As noted in the last line of the NATO statement the countries involved are aware of their cost-sharing obligations even without the constant reminders, bordering on harassment, made by US President Donald Trump.

  1. Europeans and the Indo Pacific

As late there has been a pivot toward the US Indo-Pacific strategy by the Europeans and a distancing themselves from China. Both France and Germany have begun see their interests lying not just in their local area, but half a world away in the vast Indo-Pacific region.

In particular, Germany sets the example and aligns with the US and regional nations including Japan and Korea in calling for an open and free Indo-Pacific.

 Europe Sides With China

Europe has many common interests with China and has acted accordingly. Europeans and Chinese access each other’s markets, and Germany, for example, has had a long and profitable economic relationship with the PRC, particularly in the area of automobile manufacturing. Europe also stands to benefit by both the overland and maritime branches of China’s Belt and Road scheme.

As noted above, France, Germany, the UK, and the EU have stood firm with China and Russia regarding the JCPOA, or Iran nuclear deal. This has been even in the face of strong pressure from the Trump administration which unilaterally withdrew from the agreement in 2018.

On August 14, 2020, the UN Security Council failed to support the US move to extend the arms embargo against Iran. US traditional allies (the E3) Germany, France and the UK abstained. This was a stunning defeat for the US and its policy of maximum pressure against Iran. The Trump administration pursues a policy of “America First” and distains globalization and the value of international organizations.

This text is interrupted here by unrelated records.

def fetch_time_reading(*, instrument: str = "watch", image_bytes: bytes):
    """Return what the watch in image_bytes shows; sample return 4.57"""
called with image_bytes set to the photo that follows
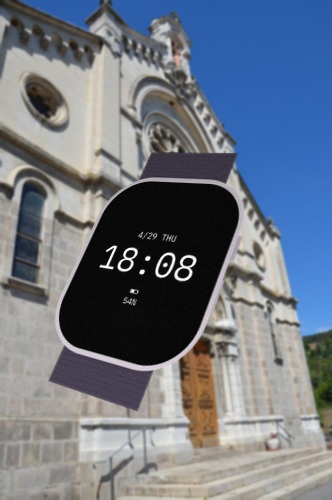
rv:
18.08
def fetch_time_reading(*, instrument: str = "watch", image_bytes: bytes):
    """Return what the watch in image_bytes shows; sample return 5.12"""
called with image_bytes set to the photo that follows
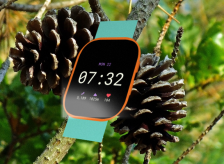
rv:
7.32
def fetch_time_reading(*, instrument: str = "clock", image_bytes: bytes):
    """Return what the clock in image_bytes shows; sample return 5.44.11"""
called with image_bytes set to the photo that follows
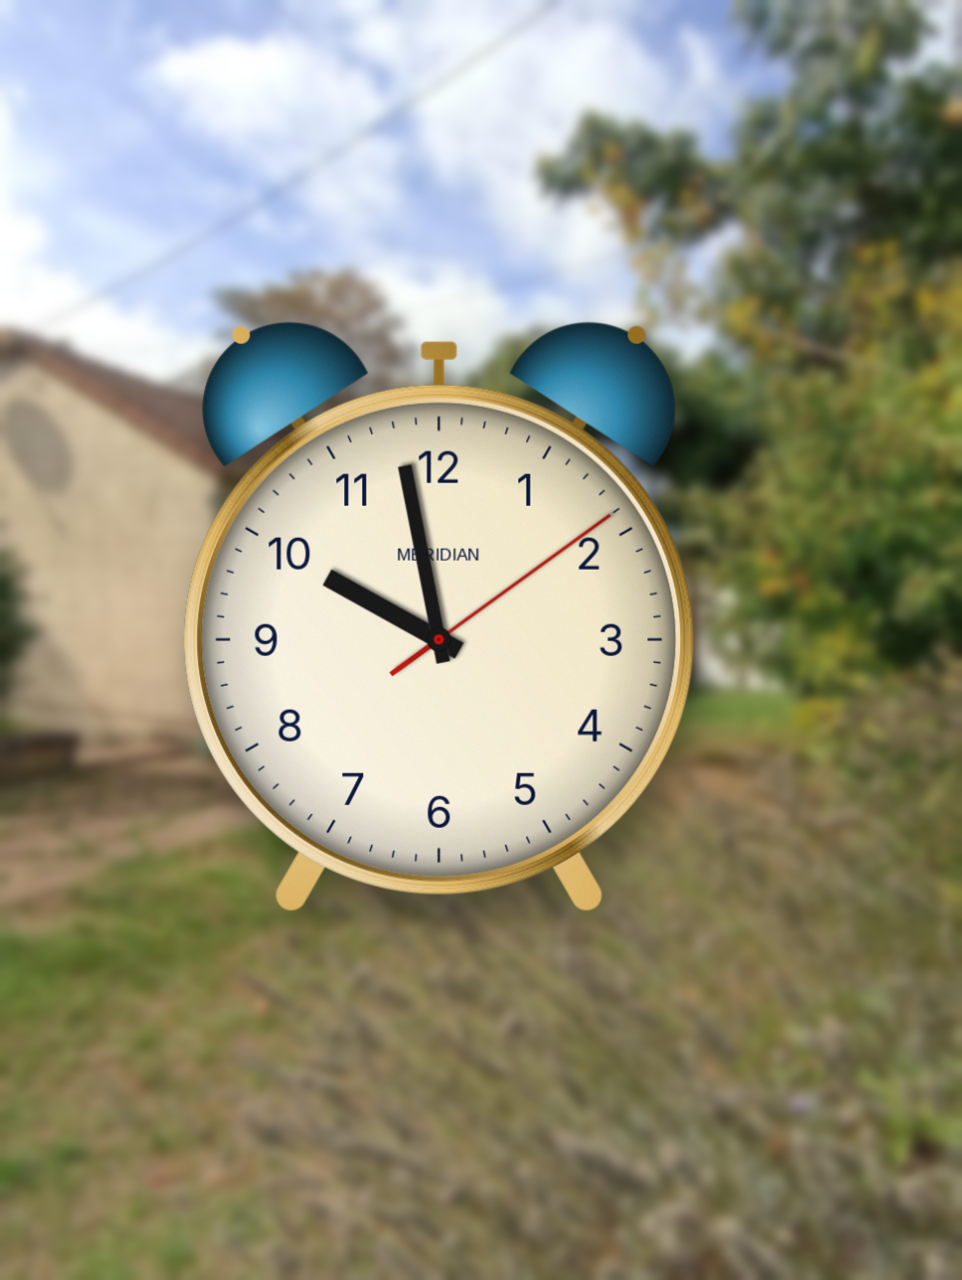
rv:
9.58.09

As noted earlier, President Trump himself harasses the Europeans publicly about their financial obligations to NATO in addition to his expressed distain for diplomacy and international cooperation. So it should be no wonder that when the US wants the E3 to fall in line with its Iran policy at the United Nations that the Europeans sit on their hands. 

In fact, it might be in the best interest of the region and the world if the Iran arms embargo were continued, but a bullying form of leadership (that threatens sanctions even on its own allies) can only result in quiet resentment that shows itself in a lack of support and solidarity when support support and solidarity are called for.

Europe and China have acknowledged interests in both the global economy and in dealing with climate change. These common interests continue despite the Trump administration’s withdrawal from the Paris Agreement and its strident America First campaign. These common interests can be leveraged by China to maintain some of its “soft power appeal” seriously damaged by the Hong Kong and human rights issues.

Where Europe Does Not Side With China

Europe going its own way with regard to China is pretty much the top story of mid-to-late 2020. It seems that the romance with China, if there ever was one, is rapidly fading for the Europeans.

Many of the complaints that the Europeans have about China are the same complaints that the Americans have. However, as we have seen, this does not immediately make them allied in a common opposition to China.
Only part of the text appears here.